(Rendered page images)

[Start of Attachment]

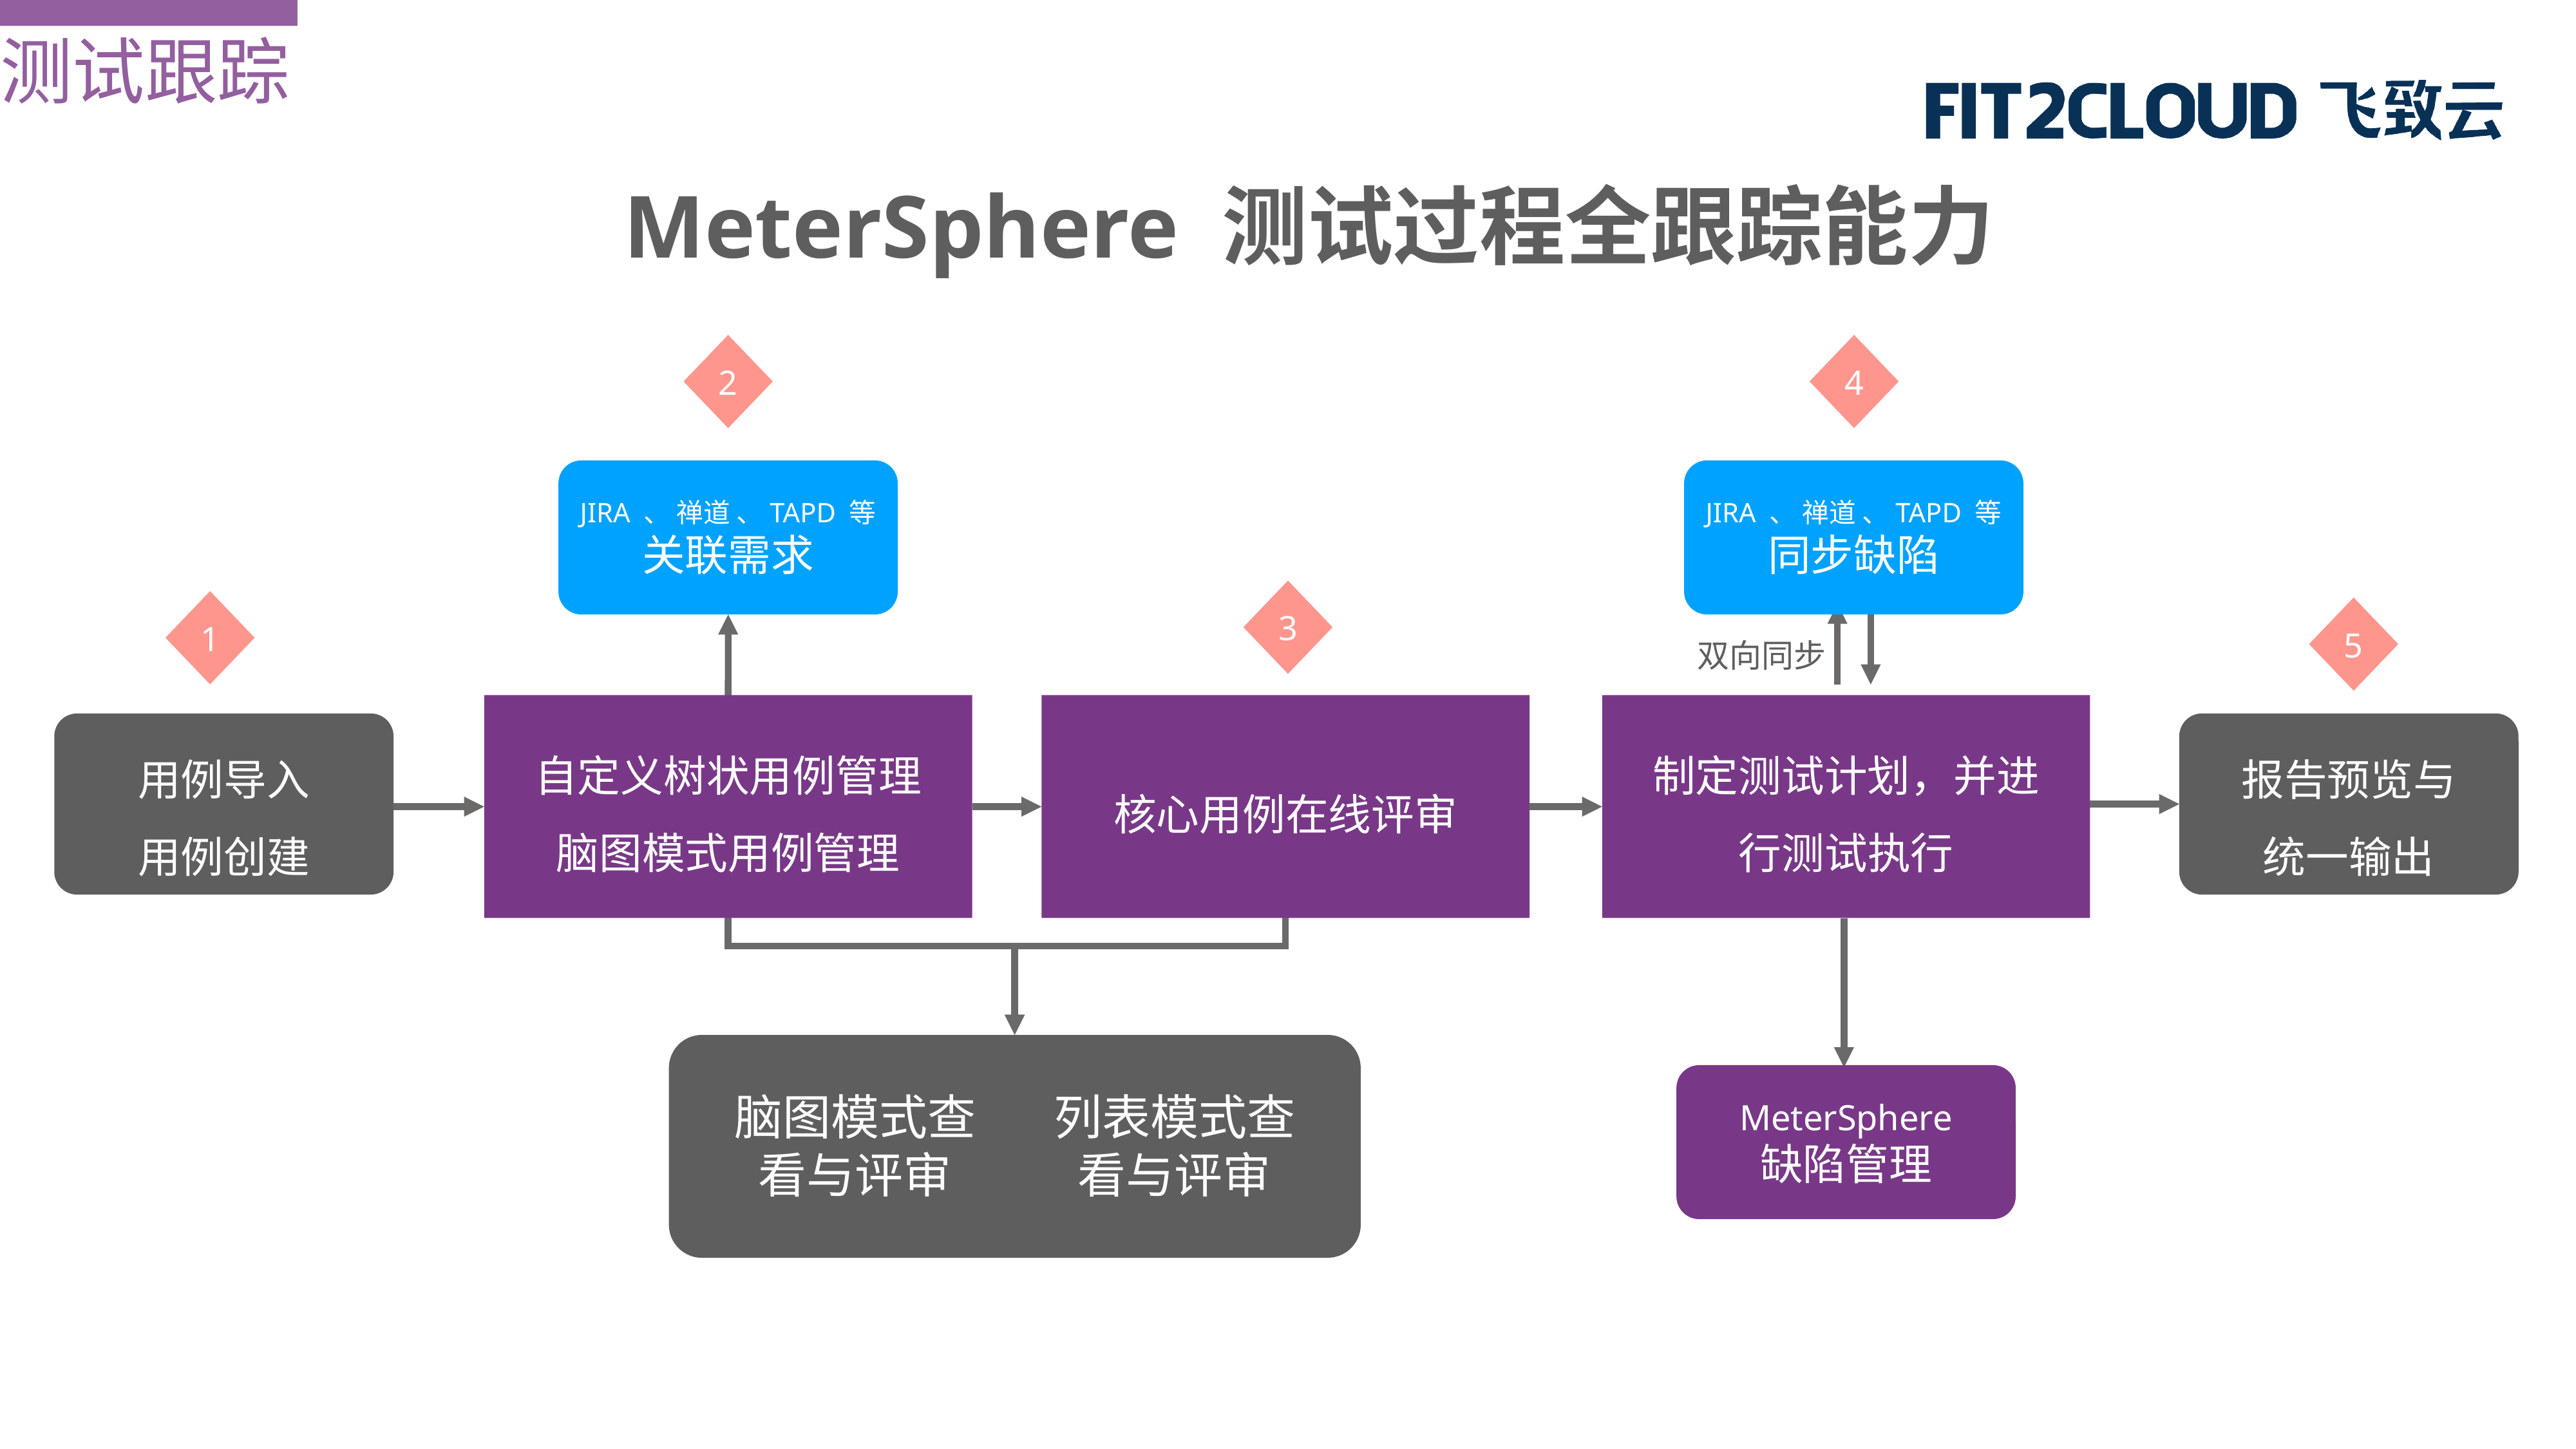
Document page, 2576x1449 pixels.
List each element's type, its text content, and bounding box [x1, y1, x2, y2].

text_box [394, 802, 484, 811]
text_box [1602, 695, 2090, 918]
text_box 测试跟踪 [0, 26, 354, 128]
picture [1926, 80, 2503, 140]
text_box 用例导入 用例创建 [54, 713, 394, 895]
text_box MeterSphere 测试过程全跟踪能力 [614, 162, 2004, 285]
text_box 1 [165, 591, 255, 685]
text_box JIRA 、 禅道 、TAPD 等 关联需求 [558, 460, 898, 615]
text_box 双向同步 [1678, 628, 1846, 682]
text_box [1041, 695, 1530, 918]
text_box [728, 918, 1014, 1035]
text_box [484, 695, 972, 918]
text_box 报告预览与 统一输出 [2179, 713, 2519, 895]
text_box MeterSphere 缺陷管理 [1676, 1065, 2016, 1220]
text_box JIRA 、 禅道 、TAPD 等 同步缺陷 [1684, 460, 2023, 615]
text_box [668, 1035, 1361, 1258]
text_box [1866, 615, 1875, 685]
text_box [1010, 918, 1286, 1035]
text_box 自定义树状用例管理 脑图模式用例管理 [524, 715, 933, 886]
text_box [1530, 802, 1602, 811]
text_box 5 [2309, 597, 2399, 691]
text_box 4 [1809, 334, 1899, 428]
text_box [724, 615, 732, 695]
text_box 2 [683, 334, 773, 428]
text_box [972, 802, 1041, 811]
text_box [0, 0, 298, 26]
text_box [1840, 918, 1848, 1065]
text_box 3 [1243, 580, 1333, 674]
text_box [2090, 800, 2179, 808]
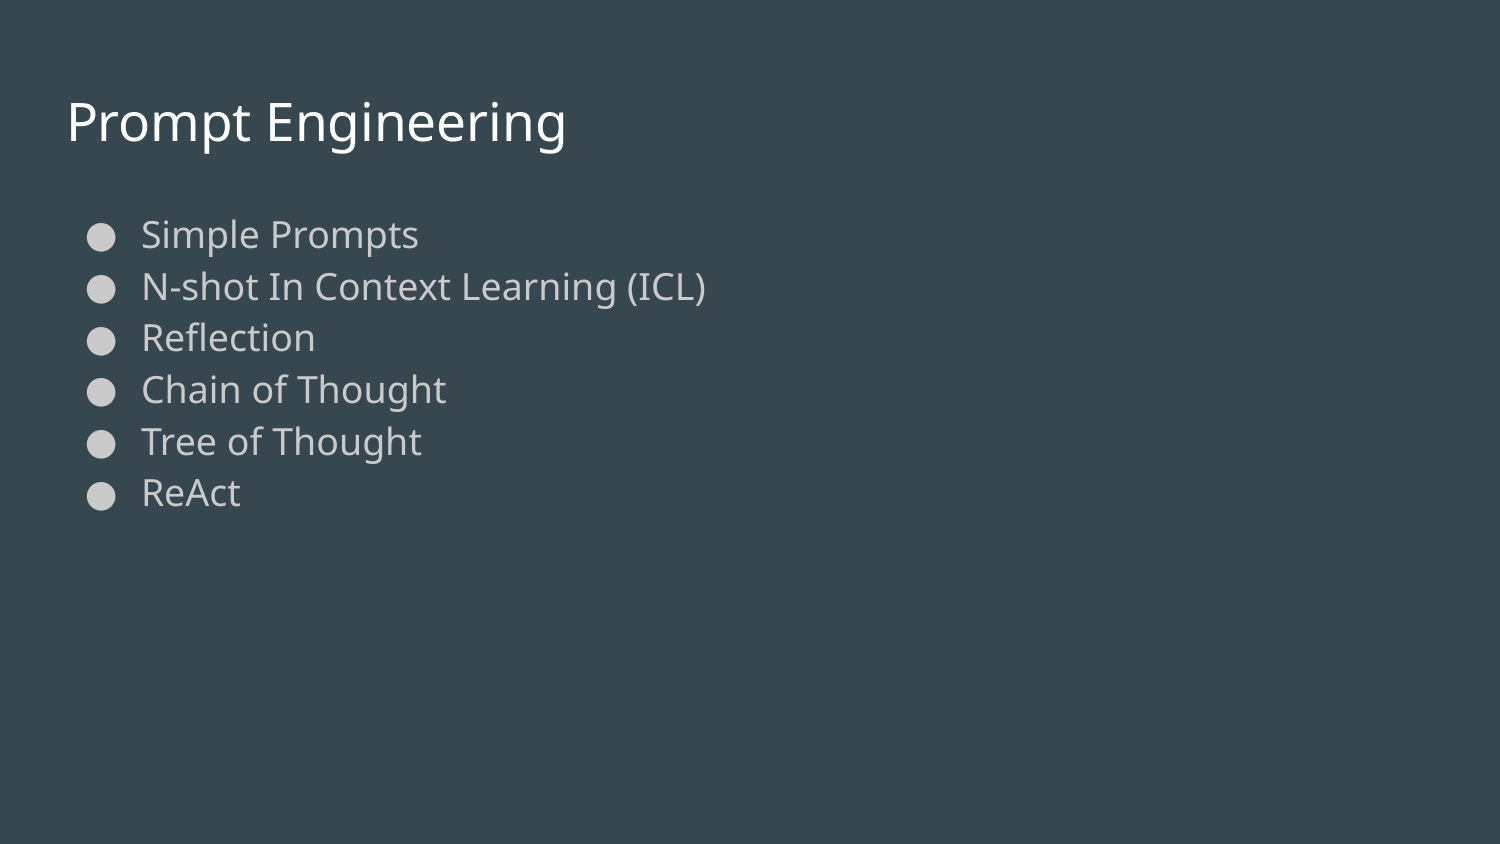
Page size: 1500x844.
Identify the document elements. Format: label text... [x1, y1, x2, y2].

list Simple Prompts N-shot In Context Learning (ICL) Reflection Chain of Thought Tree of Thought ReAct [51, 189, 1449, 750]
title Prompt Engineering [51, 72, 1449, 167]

[End of Attachment]

## [Directions]
When you repeat the data, keep every line exact and drop the images.

## [Answer area]
Document page, 2576x1449 pixels.
List each element's type, its text content, and bounding box [x1, y1, x2, y2].

text_box [394, 802, 484, 811]
text_box [1602, 695, 2090, 918]
text_box 测试跟踪 [0, 26, 354, 128]
picture [1926, 80, 2503, 140]
text_box 用例导入 用例创建 [54, 713, 394, 895]
text_box MeterSphere 测试过程全跟踪能力 [614, 162, 2004, 285]
text_box 1 [165, 591, 255, 685]
text_box JIRA 、 禅道 、TAPD 等 关联需求 [558, 460, 898, 615]
text_box 双向同步 [1678, 628, 1846, 682]
text_box [1041, 695, 1530, 918]
text_box [728, 918, 1014, 1035]
text_box [484, 695, 972, 918]
text_box 报告预览与 统一输出 [2179, 713, 2519, 895]
text_box MeterSphere 缺陷管理 [1676, 1065, 2016, 1220]
text_box JIRA 、 禅道 、TAPD 等 同步缺陷 [1684, 460, 2023, 615]
text_box [668, 1035, 1361, 1258]
text_box [1866, 615, 1875, 685]
text_box [1010, 918, 1286, 1035]
text_box 自定义树状用例管理 脑图模式用例管理 [524, 715, 933, 886]
text_box [1530, 802, 1602, 811]
text_box 5 [2309, 597, 2399, 691]
text_box 4 [1809, 334, 1899, 428]
text_box [724, 615, 732, 695]
text_box 2 [683, 334, 773, 428]
text_box [972, 802, 1041, 811]
text_box [0, 0, 298, 26]
text_box [1840, 918, 1848, 1065]
text_box 3 [1243, 580, 1333, 674]
text_box [2090, 800, 2179, 808]
Page size: 1500x844.
Identify the document elements. Format: label text... [x1, y1, x2, y2].

list Simple Prompts N-shot In Context Learning (ICL) Reflection Chain of Thought Tree of Thought ReAct [51, 189, 1449, 750]
title Prompt Engineering [51, 72, 1449, 167]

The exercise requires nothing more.